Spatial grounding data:
%%
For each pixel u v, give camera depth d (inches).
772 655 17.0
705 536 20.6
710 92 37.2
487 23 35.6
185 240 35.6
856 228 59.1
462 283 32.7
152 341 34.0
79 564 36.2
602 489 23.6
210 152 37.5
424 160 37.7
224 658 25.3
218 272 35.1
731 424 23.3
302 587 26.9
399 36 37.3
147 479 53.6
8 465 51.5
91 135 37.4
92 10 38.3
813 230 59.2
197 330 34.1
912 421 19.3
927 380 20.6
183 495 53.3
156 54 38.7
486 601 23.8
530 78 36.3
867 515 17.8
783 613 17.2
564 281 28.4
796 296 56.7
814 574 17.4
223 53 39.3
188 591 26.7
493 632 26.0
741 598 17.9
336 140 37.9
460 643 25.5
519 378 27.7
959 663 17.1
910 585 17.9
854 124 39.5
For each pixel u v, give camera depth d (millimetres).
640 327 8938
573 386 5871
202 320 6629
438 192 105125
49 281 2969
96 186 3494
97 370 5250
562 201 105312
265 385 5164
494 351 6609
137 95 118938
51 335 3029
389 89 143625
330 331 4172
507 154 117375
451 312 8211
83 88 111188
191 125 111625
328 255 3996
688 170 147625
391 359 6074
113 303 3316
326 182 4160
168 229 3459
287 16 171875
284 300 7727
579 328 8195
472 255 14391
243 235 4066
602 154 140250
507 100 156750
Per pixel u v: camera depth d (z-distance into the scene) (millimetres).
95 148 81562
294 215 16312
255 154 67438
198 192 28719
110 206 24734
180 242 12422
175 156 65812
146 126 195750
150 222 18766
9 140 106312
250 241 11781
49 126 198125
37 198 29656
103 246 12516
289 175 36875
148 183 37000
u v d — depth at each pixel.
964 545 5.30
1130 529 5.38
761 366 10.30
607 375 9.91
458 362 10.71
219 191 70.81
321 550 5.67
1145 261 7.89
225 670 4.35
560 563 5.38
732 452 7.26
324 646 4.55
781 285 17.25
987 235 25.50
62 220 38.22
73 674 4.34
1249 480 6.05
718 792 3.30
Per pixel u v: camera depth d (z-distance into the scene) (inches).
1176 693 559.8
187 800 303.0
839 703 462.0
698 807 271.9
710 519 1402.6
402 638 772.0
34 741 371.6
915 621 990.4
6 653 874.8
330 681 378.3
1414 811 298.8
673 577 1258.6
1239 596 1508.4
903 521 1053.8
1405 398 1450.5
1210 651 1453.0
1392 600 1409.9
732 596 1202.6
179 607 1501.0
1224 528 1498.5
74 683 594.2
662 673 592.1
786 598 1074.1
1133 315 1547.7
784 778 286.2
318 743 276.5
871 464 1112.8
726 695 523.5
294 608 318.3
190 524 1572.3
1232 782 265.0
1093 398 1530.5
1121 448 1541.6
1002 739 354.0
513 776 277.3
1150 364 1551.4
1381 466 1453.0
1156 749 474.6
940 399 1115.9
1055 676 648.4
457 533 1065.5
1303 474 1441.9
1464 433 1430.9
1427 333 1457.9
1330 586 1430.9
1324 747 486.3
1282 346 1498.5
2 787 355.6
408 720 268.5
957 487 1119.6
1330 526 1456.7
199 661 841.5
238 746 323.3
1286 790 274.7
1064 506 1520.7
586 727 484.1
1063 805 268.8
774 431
%%
▶ [What the task asks]
The records above need to be duplicated. Keep every word unchanged.

▶ [Exercise result]
For each pixel u v, give camera depth d (inches).
772 655 17.0
705 536 20.6
710 92 37.2
487 23 35.6
185 240 35.6
856 228 59.1
462 283 32.7
152 341 34.0
79 564 36.2
602 489 23.6
210 152 37.5
424 160 37.7
224 658 25.3
218 272 35.1
731 424 23.3
302 587 26.9
399 36 37.3
147 479 53.6
8 465 51.5
91 135 37.4
92 10 38.3
813 230 59.2
197 330 34.1
912 421 19.3
927 380 20.6
183 495 53.3
156 54 38.7
486 601 23.8
530 78 36.3
867 515 17.8
783 613 17.2
564 281 28.4
796 296 56.7
814 574 17.4
223 53 39.3
188 591 26.7
493 632 26.0
741 598 17.9
336 140 37.9
460 643 25.5
519 378 27.7
959 663 17.1
910 585 17.9
854 124 39.5
For each pixel u v, give camera depth d (millimetres).
640 327 8938
573 386 5871
202 320 6629
438 192 105125
49 281 2969
96 186 3494
97 370 5250
562 201 105312
265 385 5164
494 351 6609
137 95 118938
51 335 3029
389 89 143625
330 331 4172
507 154 117375
451 312 8211
83 88 111188
191 125 111625
328 255 3996
688 170 147625
391 359 6074
113 303 3316
326 182 4160
168 229 3459
287 16 171875
284 300 7727
579 328 8195
472 255 14391
243 235 4066
602 154 140250
507 100 156750
Per pixel u v: camera depth d (z-distance into the scene) (millimetres).
95 148 81562
294 215 16312
255 154 67438
198 192 28719
110 206 24734
180 242 12422
175 156 65812
146 126 195750
150 222 18766
9 140 106312
250 241 11781
49 126 198125
37 198 29656
103 246 12516
289 175 36875
148 183 37000
u v d — depth at each pixel.
964 545 5.30
1130 529 5.38
761 366 10.30
607 375 9.91
458 362 10.71
219 191 70.81
321 550 5.67
1145 261 7.89
225 670 4.35
560 563 5.38
732 452 7.26
324 646 4.55
781 285 17.25
987 235 25.50
62 220 38.22
73 674 4.34
1249 480 6.05
718 792 3.30
Per pixel u v: camera depth d (z-distance into the scene) (inches).
1176 693 559.8
187 800 303.0
839 703 462.0
698 807 271.9
710 519 1402.6
402 638 772.0
34 741 371.6
915 621 990.4
6 653 874.8
330 681 378.3
1414 811 298.8
673 577 1258.6
1239 596 1508.4
903 521 1053.8
1405 398 1450.5
1210 651 1453.0
1392 600 1409.9
732 596 1202.6
179 607 1501.0
1224 528 1498.5
74 683 594.2
662 673 592.1
786 598 1074.1
1133 315 1547.7
784 778 286.2
318 743 276.5
871 464 1112.8
726 695 523.5
294 608 318.3
190 524 1572.3
1232 782 265.0
1093 398 1530.5
1121 448 1541.6
1002 739 354.0
513 776 277.3
1150 364 1551.4
1381 466 1453.0
1156 749 474.6
940 399 1115.9
1055 676 648.4
457 533 1065.5
1303 474 1441.9
1464 433 1430.9
1427 333 1457.9
1330 586 1430.9
1324 747 486.3
1282 346 1498.5
2 787 355.6
408 720 268.5
957 487 1119.6
1330 526 1456.7
199 661 841.5
238 746 323.3
1286 790 274.7
1064 506 1520.7
586 727 484.1
1063 805 268.8
774 431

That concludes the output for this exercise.